**STATED PROBLEM:**
Retype every line of the records below without changes, leaving the pictures out of your answer.

**GIVEN ENTRIES:**
⁂
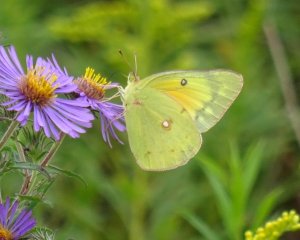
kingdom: Animalia
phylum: Arthropoda
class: Insecta
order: Lepidoptera
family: Pieridae
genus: Colias
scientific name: Colias eurytheme
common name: Orange Sulphur
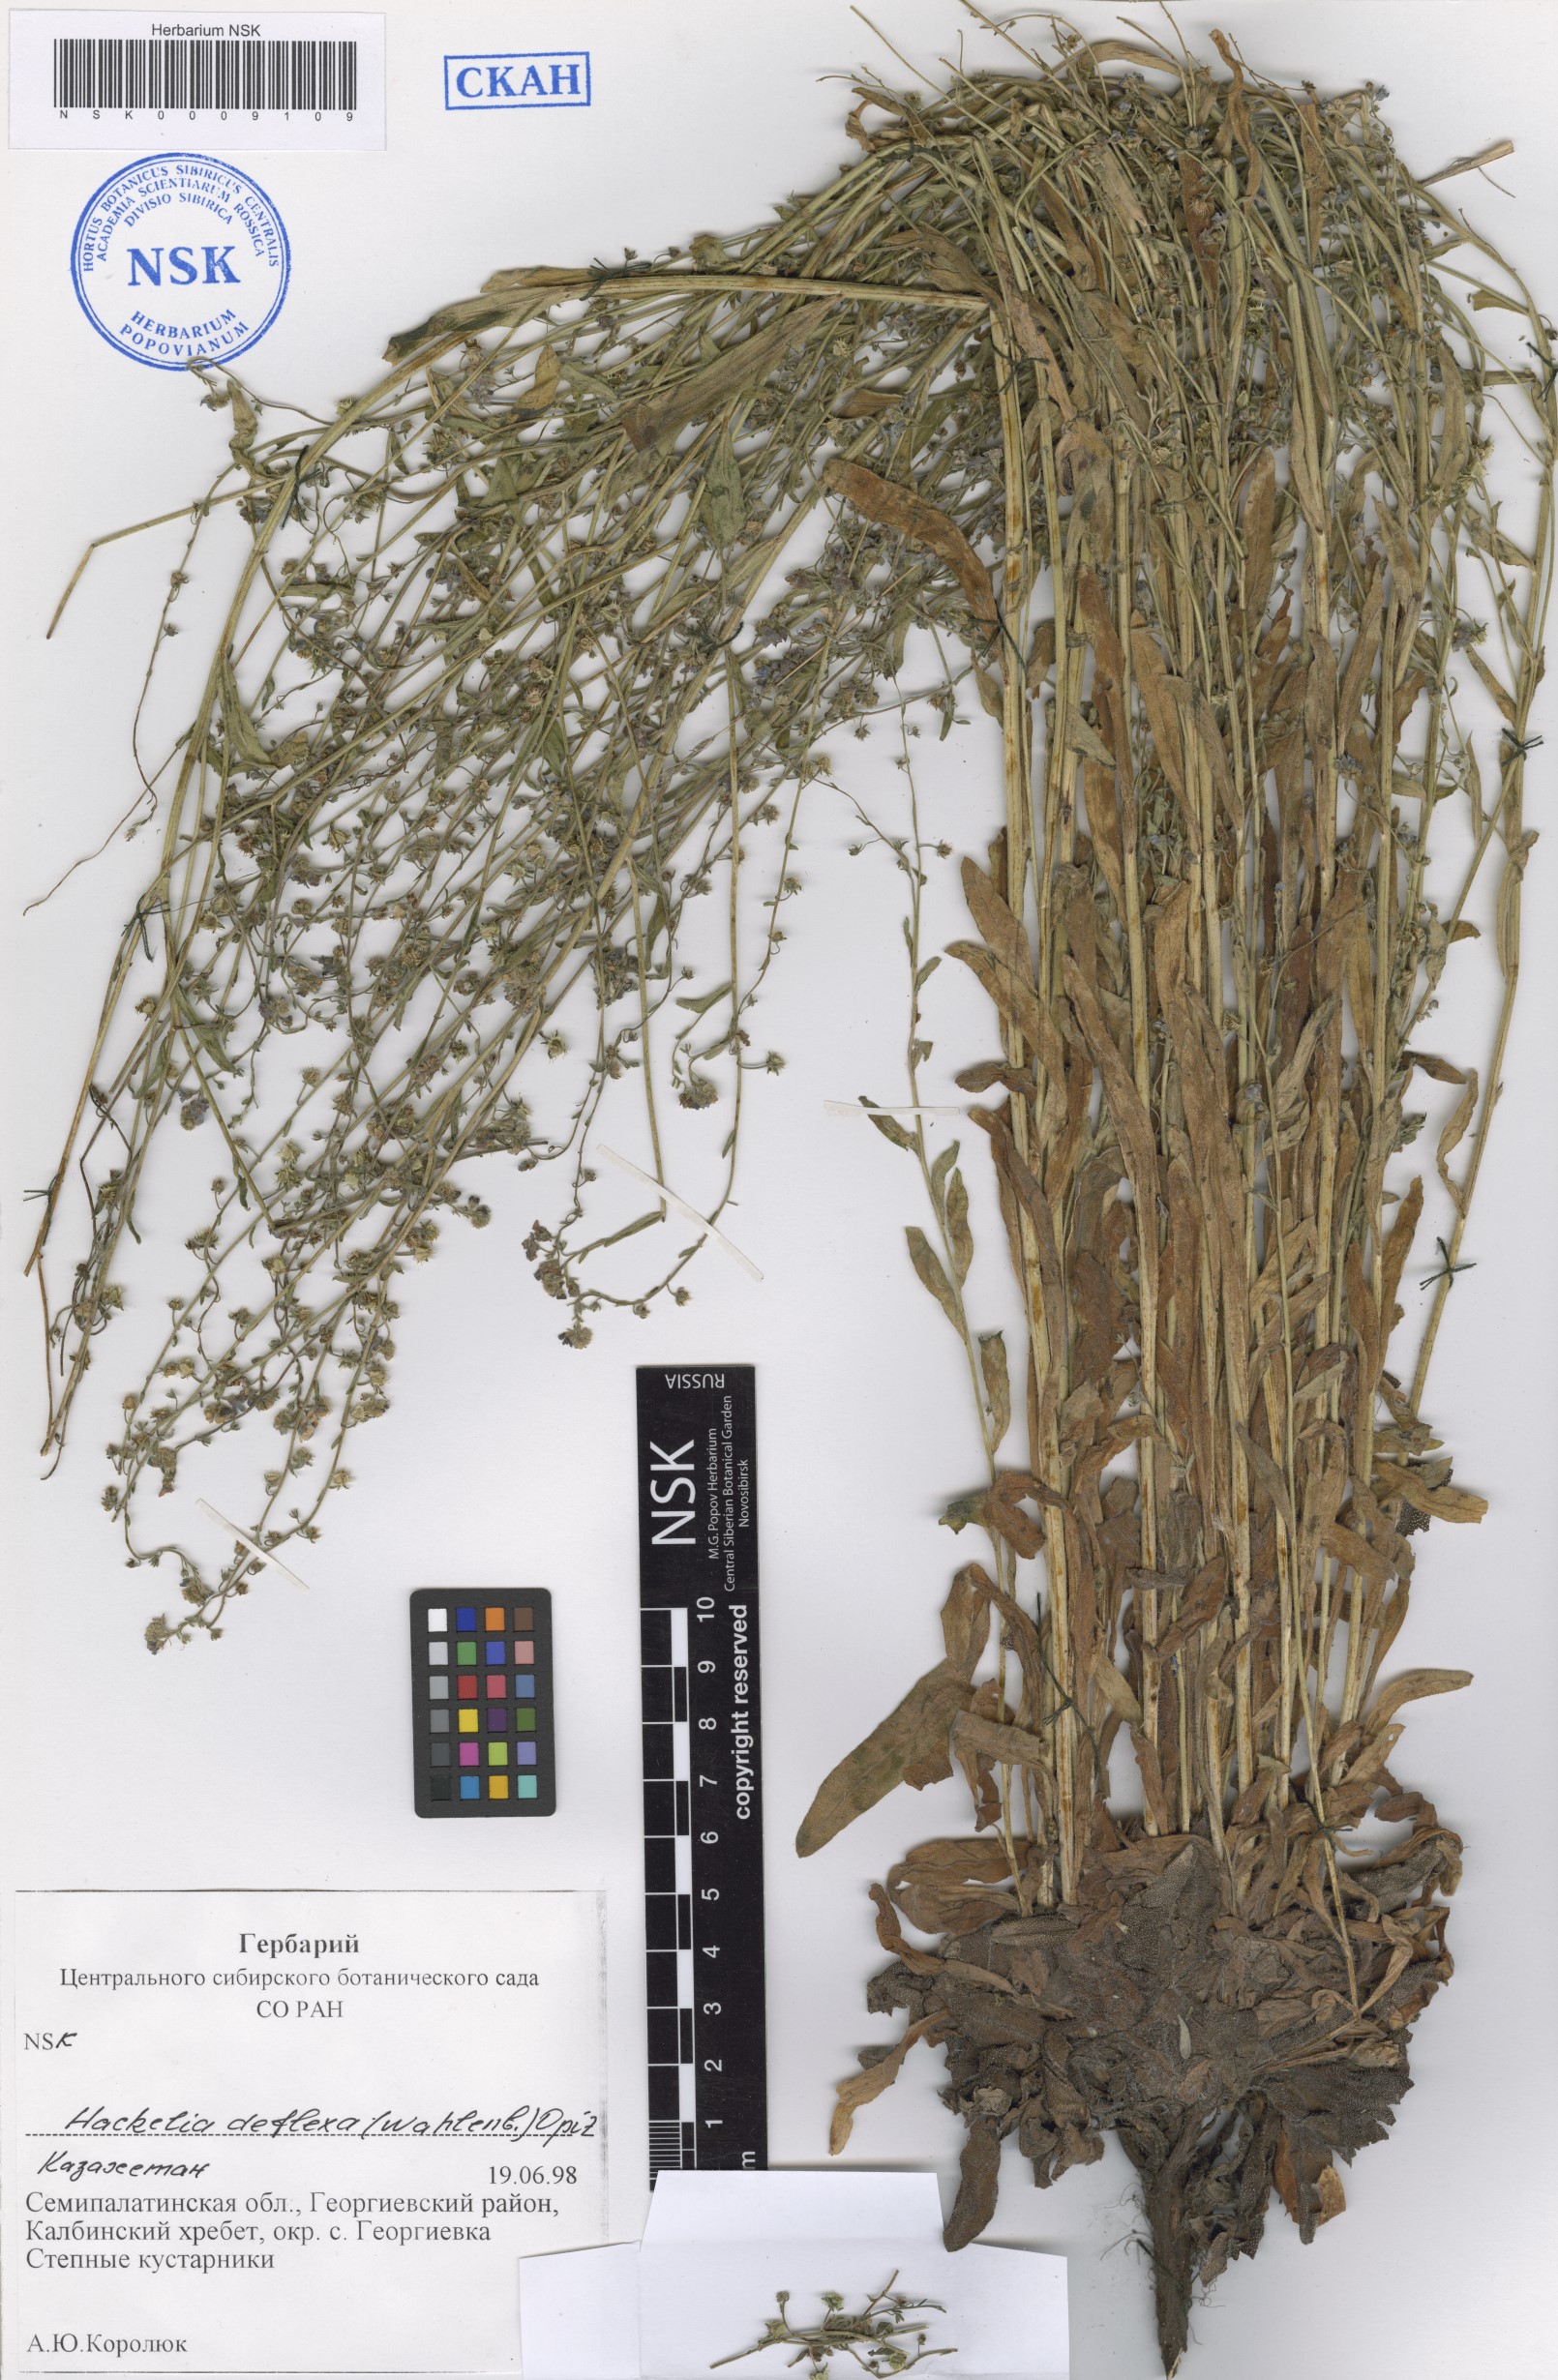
⁂
**TASK SOLUTION:**
kingdom: Animalia
phylum: Arthropoda
class: Insecta
order: Lepidoptera
family: Pieridae
genus: Colias
scientific name: Colias eurytheme
common name: Orange Sulphur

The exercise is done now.